Taş’a göre bu dönüşüm, Erdoğan yönetimi altında siyasi denge ve denetleme mekanizmalarının zayıflamasıyla hızlandı. 2016 darbe girişimi ve 2018’deki Cumhurbaşkanlığı sistemine geçişin ardından Erdoğan’ın yetkiyi tek elde toplaması, yargı ve polisin seçici olarak kullanılmasına olanak tanıdı; bu da siyasi ve suç müttefiklerine dokunulmazlık sağlarken, muhaliflerin hedef alınmasına yol açtı.
🤝 Siyaset ve mafya ilişkisi derinleşiyor
Çalışma, devlet ile organize suç arasındaki ilişkinin 2013’ten sonra derinleştiğini belirtiyor. 2018’de Erdoğan’ın aşırı sağcı lider Devlet Bahçeli ile resmi bir ortaklık kurması, raporda, aynı zamanda adı kötüye çıkmış suç figürlerinin nüfuzunun yeniden tesis edilmesine yol açtığı şeklinde yorumlanıyor. Buna örnek olarak, Bahçeli’nin desteğiyle 2020’de Covid-19 affı kapsamında serbest bırakılan, cinayet ve gasp suçlarından hüküm giymiş mafya babası Alaattin Çakıcı gösteriliyor. Çakıcı, tahliyesinin ardından iktidar koalisyonuna destek vermişti.
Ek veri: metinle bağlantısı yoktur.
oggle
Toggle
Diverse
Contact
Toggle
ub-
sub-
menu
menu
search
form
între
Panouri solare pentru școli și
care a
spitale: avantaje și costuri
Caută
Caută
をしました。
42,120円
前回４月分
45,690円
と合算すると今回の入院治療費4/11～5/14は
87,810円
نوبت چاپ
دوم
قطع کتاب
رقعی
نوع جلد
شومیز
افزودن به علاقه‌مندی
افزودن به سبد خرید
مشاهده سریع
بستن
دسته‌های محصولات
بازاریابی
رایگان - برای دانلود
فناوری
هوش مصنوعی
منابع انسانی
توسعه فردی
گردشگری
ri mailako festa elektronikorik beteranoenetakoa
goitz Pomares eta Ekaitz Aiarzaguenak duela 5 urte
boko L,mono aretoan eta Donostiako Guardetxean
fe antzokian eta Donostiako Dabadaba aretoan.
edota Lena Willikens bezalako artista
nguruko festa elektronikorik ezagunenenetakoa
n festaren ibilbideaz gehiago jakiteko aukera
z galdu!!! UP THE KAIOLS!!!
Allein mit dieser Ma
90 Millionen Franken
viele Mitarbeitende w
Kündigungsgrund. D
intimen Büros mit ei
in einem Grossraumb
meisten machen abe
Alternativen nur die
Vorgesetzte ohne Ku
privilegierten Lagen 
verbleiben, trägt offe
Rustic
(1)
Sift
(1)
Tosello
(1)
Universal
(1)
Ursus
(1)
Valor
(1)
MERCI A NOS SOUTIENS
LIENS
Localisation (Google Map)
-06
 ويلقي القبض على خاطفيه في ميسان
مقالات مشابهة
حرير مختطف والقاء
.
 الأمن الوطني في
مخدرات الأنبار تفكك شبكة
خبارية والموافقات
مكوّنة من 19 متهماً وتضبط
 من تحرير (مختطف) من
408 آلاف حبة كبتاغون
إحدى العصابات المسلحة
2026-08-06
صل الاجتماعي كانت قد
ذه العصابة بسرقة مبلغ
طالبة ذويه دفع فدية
Eski İçişleri Bakanı Süleyman Soylu dönemi de, siyaset ve yeraltı dünyasının örtüşmesine bir örnek olarak sunuluyor. Raporda, Soylu görevdeyken savcıların uyuşturucu kaçakçılığı ve gasp suçlamalarıyla karşı karşıya olan suç lideri Ayhan Bora Kaplan hakkındaki düzinelerce davayı düşürdüğü iddia edildi. Kaplan’a yönelik operasyonlar ancak Soylu’nun 2023’teki istifasından sonra başladı.
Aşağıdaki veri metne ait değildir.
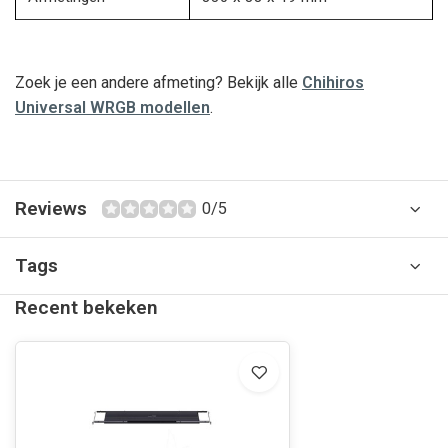
Zoek je een andere afmeting? Bekijk alle
Chihiros
Universal WRGB modellen
.
Reviews
0/5
Tags
Recent bekeken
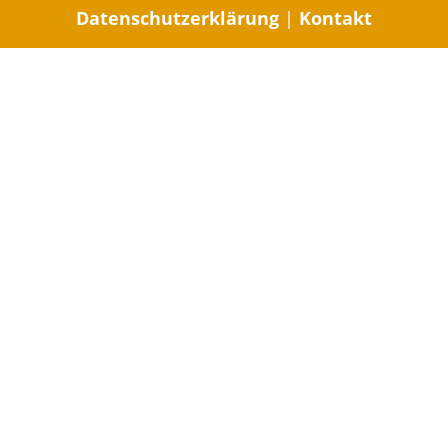
Datenschutzerklärung
|
Kontakt
Body-Mind-
Soul-Email-Abo
Ja, Ich möchte "
Nicoles Mindful Message
"!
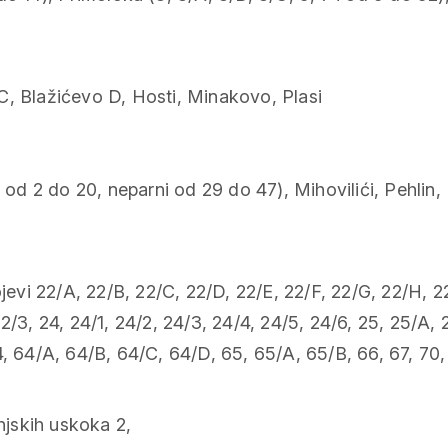
C, Blažićevo D, Hosti, Minakovo, Plasi
od 2 do 20, neparni od 29 do 47), Mihovilići, Pehlin, Pl
vi 22/A, 22/B, 22/C, 22/D, 22/E, 22/F, 22/G, 22/H, 22/I,
 22/3, 24, 24/1, 24/2, 24/3, 24/4, 24/5, 24/6, 25, 25/
 64/A, 64/B, 64/C, 64/D, 65, 65/A, 65/B, 66, 67, 70, 70
njskih uskoka 2,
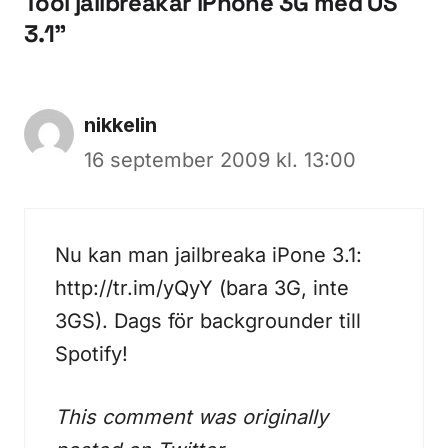
Tool jailbreakar iPhone 3G med OS
3.1”
nikkelin
16 september 2009 kl. 13:00
Nu kan man jailbreaka iPone 3.1:
http://tr.im/yQyY
(bara 3G, inte
3GS). Dags för backgrounder till
Spotify!
This comment was originally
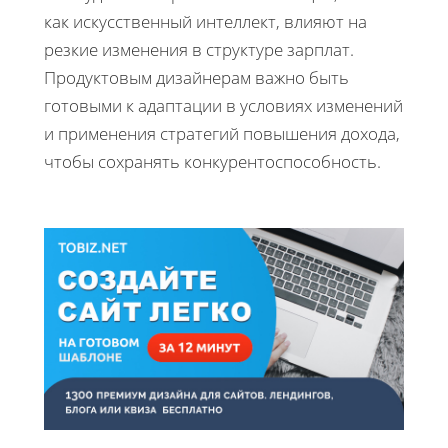
как искусственный интеллект, влияют на
резкие изменения в структуре зарплат.
Продуктовым дизайнерам важно быть
готовыми к адаптации в условиях изменений
и применения стратегий повышения дохода,
чтобы сохранять конкурентоспособность.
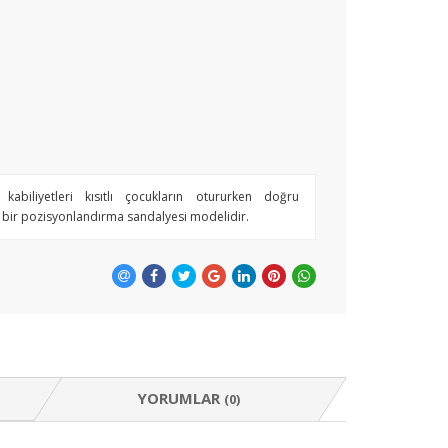
abiliyetleri kısıtlı çocukların otururken doğru
 bir pozisyonlandırma sandalyesi modelidir.
YORUMLAR
(0)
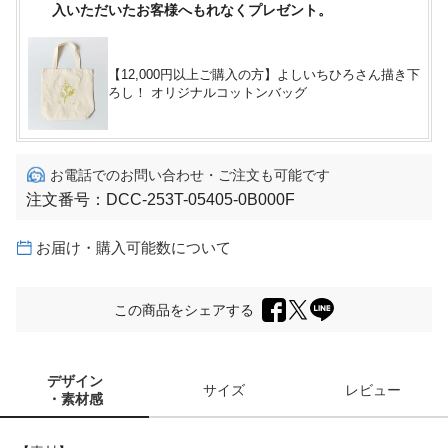
入いただいたお客様へもれなくプレゼント。
【12,000円以上ご購入の方】よしいちひろさん描き下
ろし！ オリジナルコットンバッグ
お電話でのお問い合わせ・ご注文も可能です
注文番号：
DCC-253T-05405-0B000F
お届け・購入可能数について
この商品をシェアする
デザイン
サイズ
レビュー
・素材感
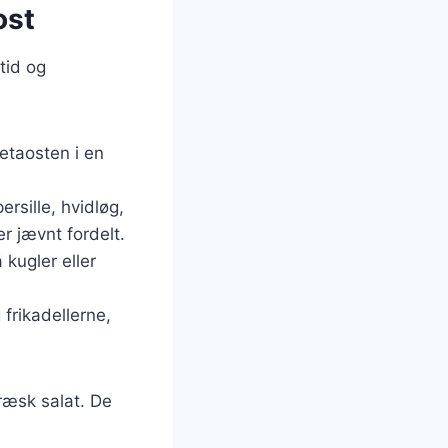
ost
tid og
fetaosten i en
ersille, hvidløg,
r jævnt fordelt.
 kugler eller
frikadellerne,
ræsk salat. De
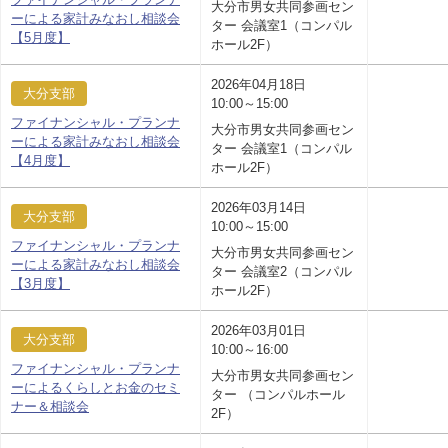
大分市男女共同参画セン
ーによる家計みなおし相談会
ター 会議室1（コンパル
【5月度】
ホール2F）
2026年04月18日
大分支部
10:00～15:00
ファイナンシャル・プランナ
大分市男女共同参画セン
ーによる家計みなおし相談会
ター 会議室1（コンパル
【4月度】
ホール2F）
2026年03月14日
大分支部
10:00～15:00
ファイナンシャル・プランナ
大分市男女共同参画セン
ーによる家計みなおし相談会
ター 会議室2（コンパル
【3月度】
ホール2F）
2026年03月01日
大分支部
10:00～16:00
ファイナンシャル・プランナ
大分市男女共同参画セン
ーによるくらしとお金のセミ
ター （コンパルホール
ナー＆相談会
2F）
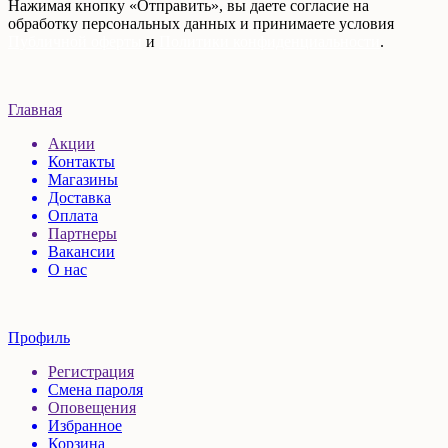
Нажимая кнопку «Отправить», вы даете согласие на
обработку персональных данных и принимаете условия
Публичной оферты
и
Политики конфиденциальности
.
Главная
Акции
Контакты
Магазины
Доставка
Оплата
Партнеры
Вакансии
О нас
Профиль
Регистрация
Смена пароля
Оповещения
Избранное
Корзина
Mafya figürlerinin zaman zaman hükümet için gayri resmi uygulayıcı görevi gördüğü belirtiliyor. Bir zamanlar iktidar partisinin sadık destekçisi olan Sedat Peker, 2015’te AKP için mitingler düzenlemiş, daha sonra muhalif akademisyenleri tehdit etmişti.

🌍 Avrupa’ya ihraç edilen suç ve güvenli liman
Rapor, Türk suç ağlarının Avrupa geneline yayıldığını belirtiyor. Europol, Türk vatandaşlarını Belçika, Hollanda ve Almanya’daki kokain, kenevir ve kara para aklama operasyonlarında merkezi aktörler olarak tanımladı. 2024’te İtalyan savcılar, Daltonlar çetesinin lideri Barış Boyun‘u tutuklayarak, onu Bulgaristan’daki uyuşturucu üretimi ve Berlin’deki cinayetlerle ilişkilendirmişti.
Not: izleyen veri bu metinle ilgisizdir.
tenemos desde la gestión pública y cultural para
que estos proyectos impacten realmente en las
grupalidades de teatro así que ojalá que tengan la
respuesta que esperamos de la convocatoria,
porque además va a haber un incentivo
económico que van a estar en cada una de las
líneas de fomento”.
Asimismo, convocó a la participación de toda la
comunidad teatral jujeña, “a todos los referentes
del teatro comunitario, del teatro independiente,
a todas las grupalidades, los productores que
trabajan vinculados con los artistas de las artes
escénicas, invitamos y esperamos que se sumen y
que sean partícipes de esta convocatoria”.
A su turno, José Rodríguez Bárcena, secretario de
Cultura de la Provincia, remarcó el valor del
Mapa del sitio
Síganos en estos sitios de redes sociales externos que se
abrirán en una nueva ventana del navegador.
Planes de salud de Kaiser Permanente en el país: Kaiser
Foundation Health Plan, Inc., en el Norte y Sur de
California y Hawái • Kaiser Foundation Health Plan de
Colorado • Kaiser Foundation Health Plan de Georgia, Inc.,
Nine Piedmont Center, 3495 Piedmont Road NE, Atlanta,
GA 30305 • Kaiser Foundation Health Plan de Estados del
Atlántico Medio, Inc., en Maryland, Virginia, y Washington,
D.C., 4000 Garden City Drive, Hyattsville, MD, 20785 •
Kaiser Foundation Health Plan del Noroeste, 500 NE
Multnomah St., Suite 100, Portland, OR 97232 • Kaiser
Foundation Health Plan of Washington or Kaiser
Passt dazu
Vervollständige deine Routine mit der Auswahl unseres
GIGA, Türkiye’yi uluslararası kaçaklar için bir güvenli liman olarak da nitelendiriyor. 2016-2023 arasındaki vergi afları serisi ve “yatırım yoluyla vatandaşlık” programı, finansal sistemi denetimsiz sermayeye açtı. Rapor, İsveçli-Kürt çete lideri Rawa Majid ve Hollandalı kokain kaçakçısı Joseph Leijdekkers gibi aranan suçluların Türk vatandaşlığı aldığını gösteren vakaları listeliyor.
Taş, yolsuzluğun ve siyasi müdahalenin organize suç için dokunulmazlığı sürdürdüğü bir düzenin ortaya çıktığını yazıyor.
🚨 Sonuç: suç yönetimin aracı oldu
Raporda, İstanbul ve Antalya’nın Balkan klanları, İtalyan Ndrangheta üyeleri, yaptırım uygulanan Rus oligarklar ve Orta Doğulu kaçakçıların etkileşimde bulunduğu merkezler haline geldiği belirtiliyor. Taş, bu akını Türkiye’nin döviz ihtiyacına ve finansal denetimlerin bilinçli olarak gevşetilmesi politikasına bağlıyor.
Rapora göre, otoriter konsolidasyon ve organize suç birbirini güçlendiriyor; devlet kurumsal denetimi aşındırdıkça, yasadışı pazarlar genişliyor ve bu da parayla ve zorlama yoluyla siyasi düzeni ayakta tutuyor. Çalışma bu döngüyü, suçun bir meydan okuma yerine bir yönetim aracı haline geldiği bir narko-otoriter yönetim biçimi olarak tanımlıyor.